Task statement
In this exercise, reproduce the whole listing exactly.

Materials provided
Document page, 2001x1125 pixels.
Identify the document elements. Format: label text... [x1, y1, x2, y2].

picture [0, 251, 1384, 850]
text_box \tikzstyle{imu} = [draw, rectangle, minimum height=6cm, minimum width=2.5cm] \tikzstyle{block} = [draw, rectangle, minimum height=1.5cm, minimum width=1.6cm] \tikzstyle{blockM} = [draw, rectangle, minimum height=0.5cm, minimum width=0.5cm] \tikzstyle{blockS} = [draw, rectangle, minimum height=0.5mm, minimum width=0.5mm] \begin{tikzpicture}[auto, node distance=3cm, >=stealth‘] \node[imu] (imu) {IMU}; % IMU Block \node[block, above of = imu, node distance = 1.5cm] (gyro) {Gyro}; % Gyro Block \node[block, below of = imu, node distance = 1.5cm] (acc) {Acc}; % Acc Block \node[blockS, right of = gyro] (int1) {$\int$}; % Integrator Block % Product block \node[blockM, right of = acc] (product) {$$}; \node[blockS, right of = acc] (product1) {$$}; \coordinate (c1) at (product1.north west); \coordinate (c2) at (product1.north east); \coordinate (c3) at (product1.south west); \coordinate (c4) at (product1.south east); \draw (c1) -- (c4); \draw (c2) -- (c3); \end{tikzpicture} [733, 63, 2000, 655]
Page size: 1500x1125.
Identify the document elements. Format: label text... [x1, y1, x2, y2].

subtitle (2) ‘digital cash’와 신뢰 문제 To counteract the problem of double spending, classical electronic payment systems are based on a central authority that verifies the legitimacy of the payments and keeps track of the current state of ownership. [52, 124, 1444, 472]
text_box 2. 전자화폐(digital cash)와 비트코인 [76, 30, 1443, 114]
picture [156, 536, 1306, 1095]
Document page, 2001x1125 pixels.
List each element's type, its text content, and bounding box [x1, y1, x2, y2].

Answer section
Document page, 2001x1125 pixels.
Identify the document elements. Format: label text... [x1, y1, x2, y2].

picture [0, 251, 1384, 850]
text_box \tikzstyle{imu} = [draw, rectangle, minimum height=6cm, minimum width=2.5cm] \tikzstyle{block} = [draw, rectangle, minimum height=1.5cm, minimum width=1.6cm] \tikzstyle{blockM} = [draw, rectangle, minimum height=0.5cm, minimum width=0.5cm] \tikzstyle{blockS} = [draw, rectangle, minimum height=0.5mm, minimum width=0.5mm] \begin{tikzpicture}[auto, node distance=3cm, >=stealth‘] \node[imu] (imu) {IMU}; % IMU Block \node[block, above of = imu, node distance = 1.5cm] (gyro) {Gyro}; % Gyro Block \node[block, below of = imu, node distance = 1.5cm] (acc) {Acc}; % Acc Block \node[blockS, right of = gyro] (int1) {$\int$}; % Integrator Block % Product block \node[blockM, right of = acc] (product) {$$}; \node[blockS, right of = acc] (product1) {$$}; \coordinate (c1) at (product1.north west); \coordinate (c2) at (product1.north east); \coordinate (c3) at (product1.south west); \coordinate (c4) at (product1.south east); \draw (c1) -- (c4); \draw (c2) -- (c3); \end{tikzpicture} [733, 63, 2000, 655]
Page size: 1500x1125.
Identify the document elements. Format: label text... [x1, y1, x2, y2].

subtitle (2) ‘digital cash’와 신뢰 문제 To counteract the problem of double spending, classical electronic payment systems are based on a central authority that verifies the legitimacy of the payments and keeps track of the current state of ownership. [52, 124, 1444, 472]
text_box 2. 전자화폐(digital cash)와 비트코인 [76, 30, 1443, 114]
picture [156, 536, 1306, 1095]
Document page, 2001x1125 pixels.
List each element's type, its text content, and bounding box [x1, y1, x2, y2].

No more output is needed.